The film received mixed reviews from critics, who praised its creature effects and visual style but criticized its plot and found-footage presentation. It gained a cult following for its atmosphere and creature design. Scott Foundas of Variety wrote that the film as "short on plot" but praised its inventive creature effects. He also compared the film's "junkyard chic" to the steampunk films of Shinya Tsukamoto. John DeFore of The Hollywood Reporter wrote that the film's monsters and gory special effects will appeal to horror fans, but it should have focused more on black humor and satire to appeal to broader midnight movie audiences. Andy Webster of The New York Times praised the film's energy, inventiveness, and humor despite its limited narrative depth.

Ignatiy Vishnevetsky of The A.V. Club gave the film a C− and criticized its found-footage approach, while Jason Jenkins of Dread Central rated it 3 out of 5 stars and called it "a fun, furious, goofy and gory good time" for forgiving horror fans. Lauren Taylor of Bloody Disgusting rated it 1.5 out of 5 stars and said that the visuals and effects did not make up for the lack of a plot and unnecessary "found footage" style. Bill Gibron of PopMatters called it "an amazing steampunk splatter fest" whose visual imagery makes up for its narrative faults.

The film received several award nominations, including Best Makeup at the 2013 Fright Meter Awards and Best Makeup/Creature FX at the 2014 Chainsaw Awards.

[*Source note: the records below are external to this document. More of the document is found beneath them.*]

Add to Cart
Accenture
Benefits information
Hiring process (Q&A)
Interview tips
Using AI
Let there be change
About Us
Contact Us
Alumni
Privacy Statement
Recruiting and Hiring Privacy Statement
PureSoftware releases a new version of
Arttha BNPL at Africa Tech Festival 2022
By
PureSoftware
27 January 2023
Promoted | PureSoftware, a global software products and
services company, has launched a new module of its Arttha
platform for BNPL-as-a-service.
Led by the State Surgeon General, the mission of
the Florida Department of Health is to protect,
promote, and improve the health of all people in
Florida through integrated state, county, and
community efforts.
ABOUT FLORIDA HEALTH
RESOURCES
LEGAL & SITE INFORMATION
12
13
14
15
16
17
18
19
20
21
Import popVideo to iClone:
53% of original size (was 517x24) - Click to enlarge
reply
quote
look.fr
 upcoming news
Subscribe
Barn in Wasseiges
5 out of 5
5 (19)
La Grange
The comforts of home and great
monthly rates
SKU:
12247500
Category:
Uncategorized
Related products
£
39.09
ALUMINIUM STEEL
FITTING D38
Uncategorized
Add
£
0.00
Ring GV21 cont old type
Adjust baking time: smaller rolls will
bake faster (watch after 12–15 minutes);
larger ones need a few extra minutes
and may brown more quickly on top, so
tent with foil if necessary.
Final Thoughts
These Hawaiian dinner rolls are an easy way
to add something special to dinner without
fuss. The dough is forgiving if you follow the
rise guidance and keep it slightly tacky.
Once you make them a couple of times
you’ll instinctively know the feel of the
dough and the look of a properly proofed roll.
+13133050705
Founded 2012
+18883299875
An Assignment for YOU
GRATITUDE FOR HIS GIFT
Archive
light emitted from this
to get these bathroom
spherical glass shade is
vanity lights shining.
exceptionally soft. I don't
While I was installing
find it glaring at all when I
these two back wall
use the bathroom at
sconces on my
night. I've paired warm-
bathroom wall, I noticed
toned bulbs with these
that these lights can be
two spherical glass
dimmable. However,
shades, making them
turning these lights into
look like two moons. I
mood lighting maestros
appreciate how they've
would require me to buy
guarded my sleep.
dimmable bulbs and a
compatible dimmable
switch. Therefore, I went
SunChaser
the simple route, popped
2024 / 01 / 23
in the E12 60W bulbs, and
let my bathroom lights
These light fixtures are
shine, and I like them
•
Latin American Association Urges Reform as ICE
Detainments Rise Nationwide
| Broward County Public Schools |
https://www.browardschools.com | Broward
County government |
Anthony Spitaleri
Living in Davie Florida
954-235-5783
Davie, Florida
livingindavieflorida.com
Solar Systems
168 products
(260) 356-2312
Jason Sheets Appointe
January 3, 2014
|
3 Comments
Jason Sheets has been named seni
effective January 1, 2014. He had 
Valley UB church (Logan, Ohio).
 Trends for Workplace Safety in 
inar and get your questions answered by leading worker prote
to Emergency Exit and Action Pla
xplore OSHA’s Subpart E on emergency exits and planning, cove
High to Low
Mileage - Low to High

At the 2013 Sitges Film Festival, the film received a Special Mention for the Grand Prize of European Fantasy Film (Silver) in the Official Fantàstic Panorama section and was also nominated for the award.

=== Resident Evil Village comparison ===
Director Richard Raaphorst accused Capcom's Resident Evil Village of plagiarism in 2021 for the design of the monster Sturm, a walking corpse attached to a plane propeller which bears a similarity to a monster featured in Frankenstein's Army. Raaphorst said he did not expect to receive any royalties from Capcom. Although he believed that Resident Evil Village appeared to take inspiration from Frankenstein's Army, he noted that he did not own the rights to the film. The rights were held by MPI Media Group, the American company that helped finance and distribute the project during its production.

== Potential sequel ==
Following the film's release, Raaphorst expressed interest in developing a sequel and revealed that he had planned second and third installments before production on the original film began.